» **Reading passage**
# # # # #
Changes in strategy and weaponry in WW1 caused a significant increase in the number of soldiers who sustained head and limb injuries, yet over 92% of wounded British soldiers evacuated to British medical camps survived. Some fairly horrific slides of facial injuries from more recent Iraqi and Libyan conflicts demonstrated the consequences of the types of weaponry used a hundred years earlier. Major General Henry Shrapnel has a lot to answer for.

As a head and neck surgeon, Colin was interested to know how much the audience thought a person needed of their face to survive. Drawing a line running from the top of the head and behind the ears with his hand, he revealed that anything below that line is an “optional extra”–who needs frontal lobes?

Head, shoulders, knees and toes

There were other early developments in medical practices that greatly improved the chances of surviving WW1. With the advent of the Thomas Splint, the mortality rate for a leg fracture dropped from 80% to 20%. Dominique Jean Larrey had already established the concept of triage, and thanks to Lister we had antiseptic.
# # # # #
» **Input data**
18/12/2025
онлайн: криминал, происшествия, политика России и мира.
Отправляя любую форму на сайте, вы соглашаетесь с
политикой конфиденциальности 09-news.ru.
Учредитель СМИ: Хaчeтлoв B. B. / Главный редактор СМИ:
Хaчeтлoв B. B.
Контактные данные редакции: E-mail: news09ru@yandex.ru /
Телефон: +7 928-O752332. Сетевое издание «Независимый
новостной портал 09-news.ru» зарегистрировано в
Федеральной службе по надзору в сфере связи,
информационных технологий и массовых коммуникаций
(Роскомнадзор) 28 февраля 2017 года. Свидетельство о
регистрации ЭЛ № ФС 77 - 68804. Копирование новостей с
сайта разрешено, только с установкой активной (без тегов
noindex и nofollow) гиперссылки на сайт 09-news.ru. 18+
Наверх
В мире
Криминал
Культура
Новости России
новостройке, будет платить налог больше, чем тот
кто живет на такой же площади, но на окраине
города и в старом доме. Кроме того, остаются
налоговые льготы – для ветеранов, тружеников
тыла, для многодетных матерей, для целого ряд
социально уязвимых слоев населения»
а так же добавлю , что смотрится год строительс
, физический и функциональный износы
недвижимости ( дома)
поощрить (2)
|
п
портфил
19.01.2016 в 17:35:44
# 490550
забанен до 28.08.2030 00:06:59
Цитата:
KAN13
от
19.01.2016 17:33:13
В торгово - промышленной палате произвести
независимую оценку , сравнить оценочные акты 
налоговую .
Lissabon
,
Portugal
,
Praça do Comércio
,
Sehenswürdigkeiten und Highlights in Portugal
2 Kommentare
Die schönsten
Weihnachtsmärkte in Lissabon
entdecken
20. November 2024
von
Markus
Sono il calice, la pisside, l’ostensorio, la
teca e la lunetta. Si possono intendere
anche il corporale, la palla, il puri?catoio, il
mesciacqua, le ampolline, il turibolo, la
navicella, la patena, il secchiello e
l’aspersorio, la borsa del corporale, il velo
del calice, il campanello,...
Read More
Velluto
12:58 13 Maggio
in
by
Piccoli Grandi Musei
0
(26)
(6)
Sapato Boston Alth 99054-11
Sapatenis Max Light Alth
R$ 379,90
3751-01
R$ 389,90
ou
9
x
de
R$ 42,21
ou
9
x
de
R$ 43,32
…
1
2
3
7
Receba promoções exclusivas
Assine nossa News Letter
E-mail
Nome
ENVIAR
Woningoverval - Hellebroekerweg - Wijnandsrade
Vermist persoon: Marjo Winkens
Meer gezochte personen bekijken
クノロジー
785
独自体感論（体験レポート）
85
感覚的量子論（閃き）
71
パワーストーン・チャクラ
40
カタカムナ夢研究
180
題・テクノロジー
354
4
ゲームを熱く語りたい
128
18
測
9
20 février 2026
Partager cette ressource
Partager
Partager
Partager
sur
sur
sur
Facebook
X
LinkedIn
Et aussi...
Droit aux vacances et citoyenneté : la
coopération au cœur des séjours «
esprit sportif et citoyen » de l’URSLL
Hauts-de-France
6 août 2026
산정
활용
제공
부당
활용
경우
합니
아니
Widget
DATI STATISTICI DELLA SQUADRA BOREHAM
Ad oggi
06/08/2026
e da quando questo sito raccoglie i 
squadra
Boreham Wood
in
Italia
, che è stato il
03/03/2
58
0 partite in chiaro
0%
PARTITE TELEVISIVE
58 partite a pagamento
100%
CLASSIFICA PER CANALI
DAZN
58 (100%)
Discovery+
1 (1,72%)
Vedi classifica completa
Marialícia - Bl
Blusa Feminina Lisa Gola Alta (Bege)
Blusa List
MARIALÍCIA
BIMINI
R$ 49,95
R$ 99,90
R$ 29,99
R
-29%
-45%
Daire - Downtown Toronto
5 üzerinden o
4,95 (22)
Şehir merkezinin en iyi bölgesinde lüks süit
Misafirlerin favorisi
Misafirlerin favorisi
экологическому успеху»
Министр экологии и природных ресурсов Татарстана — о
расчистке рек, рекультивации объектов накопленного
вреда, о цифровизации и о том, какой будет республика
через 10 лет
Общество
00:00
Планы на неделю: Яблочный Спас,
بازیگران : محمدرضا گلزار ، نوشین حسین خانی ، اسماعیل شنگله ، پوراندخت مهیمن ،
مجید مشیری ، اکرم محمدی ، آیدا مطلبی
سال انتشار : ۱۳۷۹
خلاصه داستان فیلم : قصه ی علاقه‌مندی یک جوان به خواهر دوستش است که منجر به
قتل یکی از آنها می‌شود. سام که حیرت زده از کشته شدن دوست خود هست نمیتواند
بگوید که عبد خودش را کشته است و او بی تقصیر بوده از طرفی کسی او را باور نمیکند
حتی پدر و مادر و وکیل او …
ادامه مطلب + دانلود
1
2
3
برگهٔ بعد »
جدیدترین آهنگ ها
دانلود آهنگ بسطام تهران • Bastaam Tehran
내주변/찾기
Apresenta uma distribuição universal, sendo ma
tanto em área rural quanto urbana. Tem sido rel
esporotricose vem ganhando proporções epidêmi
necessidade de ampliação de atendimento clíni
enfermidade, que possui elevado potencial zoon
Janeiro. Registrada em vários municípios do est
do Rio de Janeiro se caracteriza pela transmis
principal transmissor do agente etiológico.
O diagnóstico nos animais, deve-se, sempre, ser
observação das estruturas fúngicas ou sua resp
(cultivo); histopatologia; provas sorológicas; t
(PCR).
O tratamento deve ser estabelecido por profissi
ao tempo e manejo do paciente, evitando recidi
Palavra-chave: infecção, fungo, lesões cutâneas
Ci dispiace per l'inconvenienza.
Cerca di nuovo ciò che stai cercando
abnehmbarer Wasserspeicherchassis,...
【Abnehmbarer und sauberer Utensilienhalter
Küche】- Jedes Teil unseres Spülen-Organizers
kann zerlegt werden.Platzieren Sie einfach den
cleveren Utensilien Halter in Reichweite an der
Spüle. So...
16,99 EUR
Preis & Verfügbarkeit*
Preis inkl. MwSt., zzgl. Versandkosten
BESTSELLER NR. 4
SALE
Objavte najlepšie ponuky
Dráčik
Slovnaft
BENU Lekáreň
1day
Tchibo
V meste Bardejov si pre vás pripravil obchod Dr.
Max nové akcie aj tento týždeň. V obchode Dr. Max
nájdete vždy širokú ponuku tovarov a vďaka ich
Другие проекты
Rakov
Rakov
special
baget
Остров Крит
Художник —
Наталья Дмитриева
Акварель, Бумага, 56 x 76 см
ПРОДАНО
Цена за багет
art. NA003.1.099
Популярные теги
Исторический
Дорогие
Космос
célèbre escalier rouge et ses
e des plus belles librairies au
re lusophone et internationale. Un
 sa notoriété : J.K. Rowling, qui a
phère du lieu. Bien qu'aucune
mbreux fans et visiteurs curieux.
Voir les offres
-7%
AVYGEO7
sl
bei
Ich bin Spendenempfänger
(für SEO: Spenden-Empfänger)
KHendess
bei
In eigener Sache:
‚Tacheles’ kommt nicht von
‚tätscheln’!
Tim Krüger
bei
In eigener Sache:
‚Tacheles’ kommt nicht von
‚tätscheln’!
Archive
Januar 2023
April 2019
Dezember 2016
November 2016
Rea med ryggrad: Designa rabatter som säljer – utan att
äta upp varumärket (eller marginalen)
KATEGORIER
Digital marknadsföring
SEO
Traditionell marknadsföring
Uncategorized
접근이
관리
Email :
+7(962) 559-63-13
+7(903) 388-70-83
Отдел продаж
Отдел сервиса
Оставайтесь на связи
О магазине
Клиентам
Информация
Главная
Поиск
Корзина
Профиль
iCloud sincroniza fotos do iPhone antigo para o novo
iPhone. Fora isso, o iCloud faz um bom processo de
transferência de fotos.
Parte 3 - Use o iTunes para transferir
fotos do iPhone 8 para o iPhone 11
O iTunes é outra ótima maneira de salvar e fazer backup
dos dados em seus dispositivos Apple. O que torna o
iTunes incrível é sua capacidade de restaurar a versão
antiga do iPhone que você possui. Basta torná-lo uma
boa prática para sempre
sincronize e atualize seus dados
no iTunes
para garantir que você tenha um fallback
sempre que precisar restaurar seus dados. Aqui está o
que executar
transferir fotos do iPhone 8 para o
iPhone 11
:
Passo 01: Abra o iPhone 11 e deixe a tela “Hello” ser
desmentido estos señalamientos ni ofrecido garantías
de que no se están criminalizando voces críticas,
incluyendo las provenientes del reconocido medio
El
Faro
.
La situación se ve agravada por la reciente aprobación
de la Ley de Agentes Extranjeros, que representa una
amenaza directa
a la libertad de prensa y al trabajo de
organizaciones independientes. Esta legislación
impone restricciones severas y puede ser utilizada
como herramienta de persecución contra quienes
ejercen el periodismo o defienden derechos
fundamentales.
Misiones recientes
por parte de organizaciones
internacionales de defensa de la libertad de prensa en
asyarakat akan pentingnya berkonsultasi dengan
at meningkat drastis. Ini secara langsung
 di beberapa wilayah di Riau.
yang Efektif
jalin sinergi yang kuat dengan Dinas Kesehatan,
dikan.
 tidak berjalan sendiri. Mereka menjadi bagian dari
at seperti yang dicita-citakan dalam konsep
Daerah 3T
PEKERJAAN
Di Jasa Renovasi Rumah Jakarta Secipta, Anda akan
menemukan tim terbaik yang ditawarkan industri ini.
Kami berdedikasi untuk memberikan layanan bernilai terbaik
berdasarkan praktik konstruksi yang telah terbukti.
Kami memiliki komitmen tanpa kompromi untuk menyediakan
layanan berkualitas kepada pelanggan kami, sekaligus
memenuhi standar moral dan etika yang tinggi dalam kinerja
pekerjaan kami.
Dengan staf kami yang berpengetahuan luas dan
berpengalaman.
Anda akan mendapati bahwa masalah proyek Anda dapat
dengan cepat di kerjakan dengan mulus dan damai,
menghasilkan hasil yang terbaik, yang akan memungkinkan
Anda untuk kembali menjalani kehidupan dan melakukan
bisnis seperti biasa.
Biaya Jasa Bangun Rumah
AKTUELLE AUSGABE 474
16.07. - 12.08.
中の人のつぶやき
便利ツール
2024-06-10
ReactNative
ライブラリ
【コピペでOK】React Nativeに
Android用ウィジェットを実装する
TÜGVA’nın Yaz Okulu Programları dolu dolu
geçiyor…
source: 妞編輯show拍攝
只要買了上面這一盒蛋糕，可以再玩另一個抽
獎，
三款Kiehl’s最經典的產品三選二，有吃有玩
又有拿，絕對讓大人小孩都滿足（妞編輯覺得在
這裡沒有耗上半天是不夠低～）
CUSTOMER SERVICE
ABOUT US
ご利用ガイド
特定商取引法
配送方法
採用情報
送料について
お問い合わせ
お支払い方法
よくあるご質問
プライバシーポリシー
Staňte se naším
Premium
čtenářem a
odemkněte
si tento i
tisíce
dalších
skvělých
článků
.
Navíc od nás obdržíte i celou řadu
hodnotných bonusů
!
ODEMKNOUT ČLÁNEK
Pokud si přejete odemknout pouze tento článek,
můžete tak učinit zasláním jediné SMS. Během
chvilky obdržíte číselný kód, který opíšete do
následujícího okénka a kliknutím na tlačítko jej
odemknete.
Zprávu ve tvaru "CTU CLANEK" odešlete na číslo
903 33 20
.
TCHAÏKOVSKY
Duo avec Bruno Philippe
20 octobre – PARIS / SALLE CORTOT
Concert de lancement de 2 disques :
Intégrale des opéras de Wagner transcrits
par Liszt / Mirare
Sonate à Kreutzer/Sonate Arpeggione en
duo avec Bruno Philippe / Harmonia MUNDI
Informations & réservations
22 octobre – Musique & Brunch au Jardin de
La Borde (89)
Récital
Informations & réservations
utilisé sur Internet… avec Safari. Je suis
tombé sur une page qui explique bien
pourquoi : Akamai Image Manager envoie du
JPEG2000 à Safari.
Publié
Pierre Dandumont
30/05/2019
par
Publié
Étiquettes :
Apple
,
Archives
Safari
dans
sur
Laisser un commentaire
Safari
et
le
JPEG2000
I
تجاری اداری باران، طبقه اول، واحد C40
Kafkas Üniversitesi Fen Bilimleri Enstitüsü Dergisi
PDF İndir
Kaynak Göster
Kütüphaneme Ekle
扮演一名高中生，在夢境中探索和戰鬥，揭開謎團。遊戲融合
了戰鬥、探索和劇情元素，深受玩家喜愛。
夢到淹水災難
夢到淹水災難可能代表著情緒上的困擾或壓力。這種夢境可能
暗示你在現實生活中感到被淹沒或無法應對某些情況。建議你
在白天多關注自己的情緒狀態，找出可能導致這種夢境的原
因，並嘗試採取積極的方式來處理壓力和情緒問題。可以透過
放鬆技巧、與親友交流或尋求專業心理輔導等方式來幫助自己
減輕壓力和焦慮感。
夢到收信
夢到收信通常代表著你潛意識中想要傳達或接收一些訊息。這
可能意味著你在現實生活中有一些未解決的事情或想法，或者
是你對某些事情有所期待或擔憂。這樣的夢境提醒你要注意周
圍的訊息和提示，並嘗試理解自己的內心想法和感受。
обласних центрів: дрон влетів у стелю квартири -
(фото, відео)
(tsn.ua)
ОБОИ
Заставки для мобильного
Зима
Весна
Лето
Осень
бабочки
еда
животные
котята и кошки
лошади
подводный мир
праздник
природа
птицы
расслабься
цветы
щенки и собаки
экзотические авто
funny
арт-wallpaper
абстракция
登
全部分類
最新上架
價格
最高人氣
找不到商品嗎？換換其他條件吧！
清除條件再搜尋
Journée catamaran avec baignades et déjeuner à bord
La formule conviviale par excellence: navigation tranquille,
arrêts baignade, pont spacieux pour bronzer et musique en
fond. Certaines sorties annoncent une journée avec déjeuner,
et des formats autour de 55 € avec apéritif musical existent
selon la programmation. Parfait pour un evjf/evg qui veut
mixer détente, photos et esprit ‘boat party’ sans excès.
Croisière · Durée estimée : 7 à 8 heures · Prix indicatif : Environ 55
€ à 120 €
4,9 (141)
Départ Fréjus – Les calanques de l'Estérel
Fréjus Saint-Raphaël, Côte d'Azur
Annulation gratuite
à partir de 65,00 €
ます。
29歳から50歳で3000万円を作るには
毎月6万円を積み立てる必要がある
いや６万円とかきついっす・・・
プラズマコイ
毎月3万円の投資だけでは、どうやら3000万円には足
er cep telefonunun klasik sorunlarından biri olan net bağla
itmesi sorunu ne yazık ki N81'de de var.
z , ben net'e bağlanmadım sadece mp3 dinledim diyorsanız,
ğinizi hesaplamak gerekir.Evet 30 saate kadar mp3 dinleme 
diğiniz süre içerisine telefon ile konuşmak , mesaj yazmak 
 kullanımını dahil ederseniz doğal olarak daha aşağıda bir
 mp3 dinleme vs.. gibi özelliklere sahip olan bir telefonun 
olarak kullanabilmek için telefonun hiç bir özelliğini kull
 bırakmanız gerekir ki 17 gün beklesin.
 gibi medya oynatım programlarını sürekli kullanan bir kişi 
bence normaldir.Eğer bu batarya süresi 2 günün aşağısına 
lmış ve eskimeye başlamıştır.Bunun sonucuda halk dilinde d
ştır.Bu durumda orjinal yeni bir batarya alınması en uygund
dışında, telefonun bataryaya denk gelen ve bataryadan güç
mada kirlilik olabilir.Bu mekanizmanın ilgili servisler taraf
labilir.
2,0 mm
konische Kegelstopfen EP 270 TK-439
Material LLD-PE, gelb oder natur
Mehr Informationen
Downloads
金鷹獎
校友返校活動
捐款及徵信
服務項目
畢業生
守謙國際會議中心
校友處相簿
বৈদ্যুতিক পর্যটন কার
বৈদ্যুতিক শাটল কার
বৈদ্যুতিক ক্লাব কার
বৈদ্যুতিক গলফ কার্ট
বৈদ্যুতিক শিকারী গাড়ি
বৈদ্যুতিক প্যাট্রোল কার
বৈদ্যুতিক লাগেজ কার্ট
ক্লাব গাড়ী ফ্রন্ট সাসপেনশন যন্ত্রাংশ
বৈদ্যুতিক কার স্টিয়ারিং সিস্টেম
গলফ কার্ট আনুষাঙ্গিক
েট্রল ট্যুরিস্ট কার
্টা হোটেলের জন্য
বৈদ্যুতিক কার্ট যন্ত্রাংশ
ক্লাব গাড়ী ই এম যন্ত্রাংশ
# # # # #
» **Study questions**
a - Decide whether each statement agrees with the passage on WW1 injuries. Answer yes or no, and quote the words that settle it.
(i) More than 92% of wounded British soldiers evacuated to British medical camps survived.
(ii) After the Thomas Splint came into use, the mortality rate for a leg fracture fell from 80% to 50%.
(iii) Lister established the concept of triage.
b - Please output the part of the passage on WW1 injuries starting with "As a head and" and going on through "we had antiseptic.".
Rely only on the passage on WW1 injuries for these tasks.

» **Numbered answers**
a -
(i) Yes: "over 92% of wounded British soldiers evacuated to British medical camps survived"
(ii) No: "the mortality rate for a leg fracture dropped from 80% to 20%"
(iii) No: "Dominique Jean Larrey had already established the concept of triage"

b -
As a head and neck surgeon, Colin was interested to know how much the audience thought a person needed of their face to survive. Drawing a line running from the top of the head and behind the ears with his hand, he revealed that anything below that line is an “optional extra”–who needs frontal lobes?

Head, shoulders, knees and toes

There were other early developments in medical practices that greatly improved the chances of surviving WW1. With the advent of the Thomas Splint, the mortality rate for a leg fracture dropped from 80% to 20%. Dominique Jean Larrey had already established the concept of triage, and thanks to Lister we had antiseptic.